━━ READING PASSAGE ━━

The results show that mothers aged 30 to 34 were less likely to be
living in an extended family living arrangements than those aged under
25. There was no significant difference between those aged less than 25
and those in the 25 to 29 years and 35 years and over age groups.
Ethnicity appears to be important in predicting who will live in an
extended family situation without the child’s grandparents present but
does not seem as important for the extended family situation in which
the grandparents are present. Those mothers who were not of a Pacific
ethnicity were less than half as likely to live in an extended family
situation with the grandparents present compared to mothers who were of
a Pacific ethnicity. Mothers of Cook Island Maori background were one
and a half times more likely to be found in an extended family
situation without the grandparents present than mothers of Samoan
ethnicity. The mothers of the other ethnic groups, including
Non-Pacific, were no more or less likely to be in this living
arrangement as the mothers of Samoan ethnicity (at 5% significance).
Parity appears to be a particularly important factor for those
living in an extended family household which includes the child’s
grandparent(s). The greater the parity, the less likely the family is
to be in this type of living arrangement. Parity does not seem to be as
important for those living in an extended family situation without the
presence of the child’s grandparent(s). However, it does become
significant when the mother has four or more children. These families
are half as likely to be in this living arrangement compared to those
with one child.
Mother’s who came to New Zealand as an adult appear to be half as
likely to live in an extended family situation with the child’s
grandparent(s) compared to mothers who were born in New Zealand. This
characteristic has no significant impact on those in an extended family
living situation. Social marital status has a large impact on whether
the child is living in an extended family situation. Those mothers who
did not have a partner living with them are much more likely to live in
both extended family situations relative to those who did have a
partner living with them.
Acculturation does not appear to have any impact on those living in
an extended family situation with the child’s grandparent(s). However,
mothers who were considered to be segregationalists were found to be
half as likely as assimilationists to live in an extended family
without the child’s grandparent(s) present. The mothers’ level of
educational attainment appears to have no impact on living
arrangements.
Discussion
The significant variables associated with living with extended family
members include the mother’s age, ethnicity, parity, stage of arrival
to New Zealand, social marital status and acculturation. The age effect
together with the parity effect signals a lifecycle influence. Mothers
who are young (under 30 years) or who have fewer children are more
likely to be living in an extended family. This is consistent with the
extended family acting as a support for members when their children
(and they themselves) are young. Although income is not included in
this analysis, it too usually follows a lifecycle pattern of being low
when a person is young, growing as they get older and decreasing again
as they reach retirement and thus might be related to these findings.

━━━

ACTIVITIES:
A: In the excerpt on extended family living arrangements, how much more likely than Samoan mothers were mothers of Cook Island Maori background to live in an extended family without the grandparents present?
B: Retype the passage of the excerpt on extended family living arrangements between "Mother’s who came" and "living with them.", inclusive.
The material that comes next isn't needed here.

━━ INFORMATION PROVIDED ━━

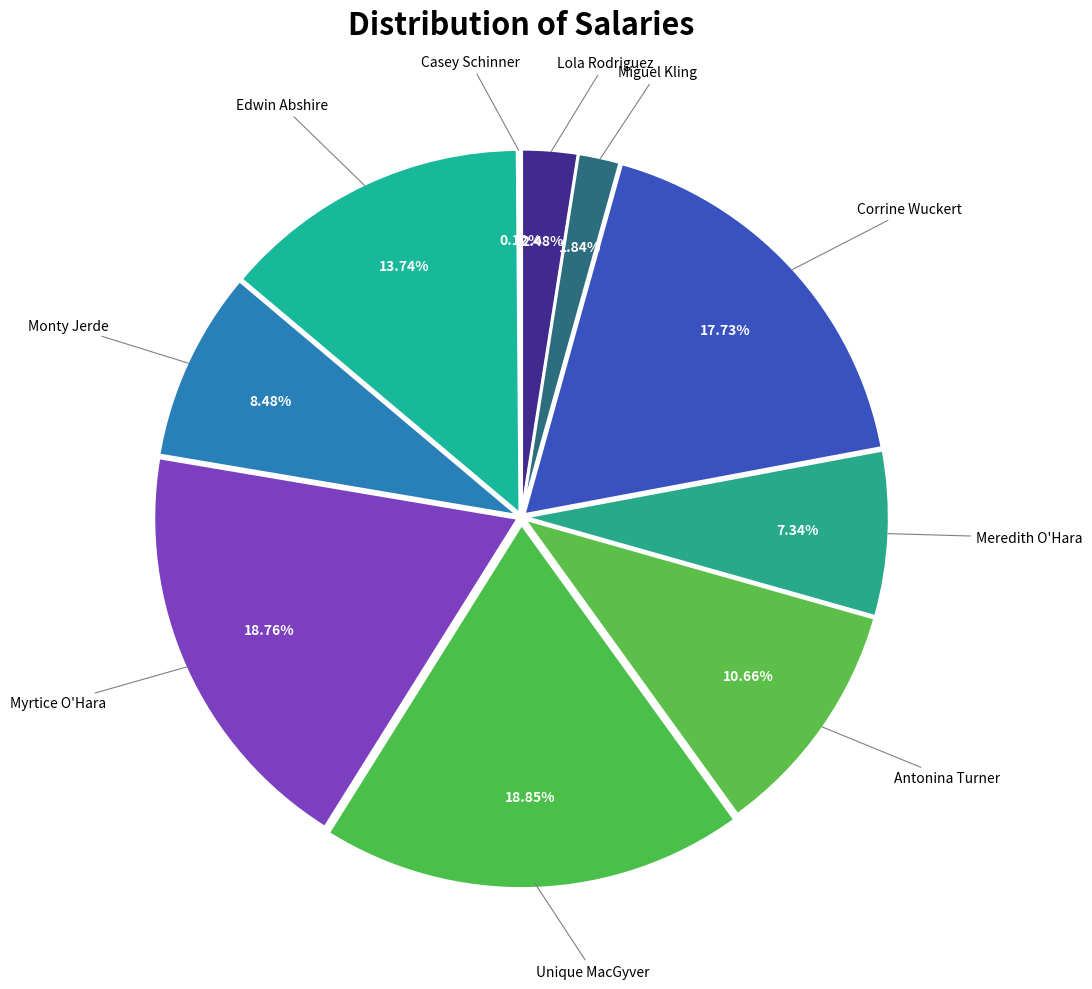

How much of the chart is everything except Monty Jerde?

91.5%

━━━

RESPONSES IN ORDER:
A: One and a half times more likely.

B:
Mother’s who came to New Zealand as an adult appear to be half as
likely to live in an extended family situation with the child’s
grandparent(s) compared to mothers who were born in New Zealand. This
characteristic has no significant impact on those in an extended family
living situation. Social marital status has a large impact on whether
the child is living in an extended family situation. Those mothers who
did not have a partner living with them are much more likely to live in
both extended family situations relative to those who did have a
partner living with them.